Birkaç dakika sonra bitirdi.

“Bir şey var mı?” diye sordu, ifadesinin ekşidiğini görerek. Çok ekşi.

“Büyük bir sorun!…. Düşüncelerimi toparlamak için biraz meditasyon yapmam gerek… Kızlara emredin, kendilerini fazla yormalarına izin vermeyin!” diye tükürdü, meditasyon pozisyonunda oturup gözlerini kapatırken.

Kaşlarını çatarak başını salladı… Kız kardeşi son zamanlarda çok fazla Meditasyon yapma alışkanlığı edinmişti. Kızları eğitmediği veya denetlemediği zamanlarda bunu yapardı ve bundan sonra çok dinlenmiş ve iyi bir ruh halinde uyanırdı.

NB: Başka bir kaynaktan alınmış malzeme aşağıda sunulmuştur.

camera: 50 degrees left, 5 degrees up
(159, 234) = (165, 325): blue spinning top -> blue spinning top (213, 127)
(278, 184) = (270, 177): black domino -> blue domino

Belki o da bu alışkanlığı edinmeli!

Etiketler: roman Gölgelerdeki Genç Efendi Bölüm 433: Sorun ve İmparatoriçe oku, roman Gölgelerdeki Genç Efendi Bölüm 433: Sorun ve İmparatoriçe oku, Gölgelerdeki Genç Efendi Bölüm 433: Sorun ve İmparatoriçe çevrimiçi oku, Gölgelerdeki Genç Efendi Bölüm 433: Sorun ve İmparatoriçe bölüm, Gölgelerdeki Genç Efendi Bölüm 433: Sorun ve İmparatoriçe yüksek kalite, Gölgelerdeki Genç Efendi Bölüm 433: Sorun ve İmparatoriçe hafif roman, ,

Yorum

İçerik Uyarısı
"Gölgelerdeki Genç Efendi Bölüm 433: Sorun ve İmparatoriçe" başlıklı seri, şiddet, kan veya reşit olmayanlar için uygun olmayan cinsel içerik içerebilir.